In contrast, La Grande Année Rosé 2004 had more vibrant youthful fruit that worked better with the food. Like the 1995, it had a tasty tangy quality nicely suited to dim sum, especially the dishes with bigger flavours. The menu continued with steamed wild prawn, Szechuan wonton, baked chicken with aubergine, and egg fried rice with long bean. Steering it away from the spicy sauces, the 2004 was particularly good with the prawn, revealing how well it would go with unadorned crustacea. Lobster would be a deliciously luxurious choice for this wine.

As a curiosity, they also served the 2004 and 2009 vintages of their Pinot-based red, Côte aux Enfants. At Bollinger, about 5 percent of this well-coloured, silky wine is used to create the rosé (theirs is a blended rosé, rather than made using the saignée method). The 2004 was good with the meatier dishes such as baked chicken with aubergine (which had a rich, sticky glaze) and Mongolian style venison, one of the final dishes served. (The 2009 is being released later this year and the 2004 came from their library of back vintages). They were interesting to taste, although for the price, smart red burgundy would be a more tempting candidate.
We finished lunch with strawberry yuzu and Bollinger Rosé (non-vintage). This non-vintage rosé had pretty strawberry and raspberry fruit, but was far too dry for the dessert.
Considering the meal as a whole, as long as you tread carefully with the chilli and garlic, rosé Champagne is an indulgent and versatile choice for dim sum.
Lucy Bridgers attended the lunch as a guest of Bollinger.

Pairing Cheese and Champagne
Cheese and champagne might not sound like natural bedfellows but if you think about the pairing for a moment you immediately realise they have quite a thing going.

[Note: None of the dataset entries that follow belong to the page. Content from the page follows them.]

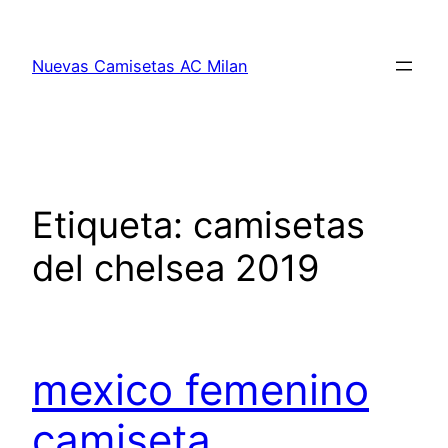
Saltar
al
Nuevas Camisetas AC Milan
contenido
Etiqueta:
camisetas
del chelsea 2019
mexico femenino
camiseta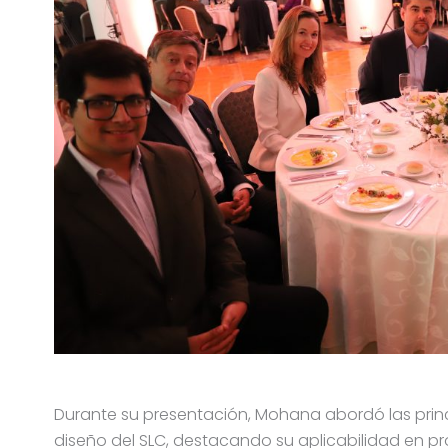
Durante su presentación, Mohana abordó las princ
diseño del SLC, destacando su aplicabilidad en pr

Many canapés - like gougères and cheese straws - are made with cheese for example and go wonderfully well with champagne but what about individual cheeses?

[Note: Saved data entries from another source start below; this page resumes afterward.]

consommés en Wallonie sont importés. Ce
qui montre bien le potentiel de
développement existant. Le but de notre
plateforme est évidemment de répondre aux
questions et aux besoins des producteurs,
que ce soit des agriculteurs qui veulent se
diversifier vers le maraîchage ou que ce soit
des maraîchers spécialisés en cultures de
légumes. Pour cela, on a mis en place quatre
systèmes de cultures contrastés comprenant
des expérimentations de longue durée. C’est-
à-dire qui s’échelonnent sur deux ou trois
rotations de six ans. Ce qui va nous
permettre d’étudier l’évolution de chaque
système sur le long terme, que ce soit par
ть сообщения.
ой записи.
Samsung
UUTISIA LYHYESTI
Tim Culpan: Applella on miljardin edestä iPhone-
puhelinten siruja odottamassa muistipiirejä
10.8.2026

I had the opportunity to taste a range of cheeses with champagne recently and came to a few new conclusions.
- Mild slightly chalky cheeses work well. The classic example is Chaource, a cheese which is often paired with champagne but a mild but flavourful cheese like Gorwydd Caerphilly is good too. Very mild cheese like Mozzarella is an undemanding but also slightly uninteresting match
- Rosé champagne seems a more flexible partner than ordinary non-vintage. We tried two - a Moet rosé and a Benoit Marguet Grand Cru Rosé and they both showed well, particularly with Mistralou (goats cheese wrapped in chestnut leaf) and a Brie de Meaux. But a stronger goats’ cheese killed the Marguet stone dead so you need to take care.
- An Ossau Iraty sheeps cheese went well with most of the champagnes - the slightly nutty taste and smooth texture of hard sheeps’ cheese seems a good foil to champagne
- Washed rind cheeses as usual are tricky. If they’re not too mature, like the Reblochon and Langres we tried, they may work but if they’ve been allowed to get very mature like an incredibly gooey St Marcellin they’ll slaughter champagne (along with most other wines)

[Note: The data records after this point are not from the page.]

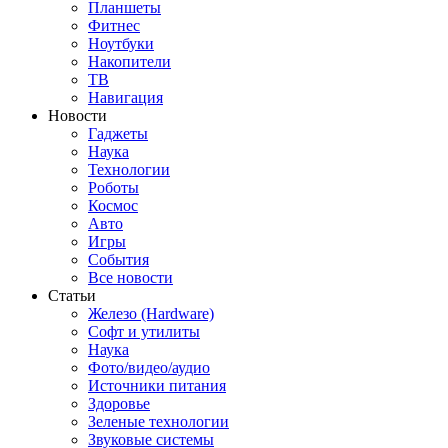
Планшеты
Фитнес
Ноутбуки
Накопители
ТВ
Навигация
Новости
Гаджеты
Наука
Технологии
Роботы
Космос
Авто
Игры
События
Все новости
Статьи
Железо (Hardware)
Софт и утилиты
Наука
Фото/видео/аудио
Источники питания
Здоровье
Зеленые технологии
Звуковые системы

- Strong blues, as might be expected, are quite overwhelming but the creamy texture of Stichelton, an unpasteurised verson of Stilton, made it an unexpectedly good match for an elegant low dosage Jacquesson 732 (though coming mainly from the 2004 vintage it has quite a bit of bottle age)
- Parmesan is probably the ultimate champagne cheese - a case of umami meets umami
In general the stronger the cheese the older and more powerful the champagne you need. A mature Comté for example overwhelmed the fresh-tasting non-vintage champagnes but I suspect would have been great with an older champagne or a Prestige Cuve like Krug.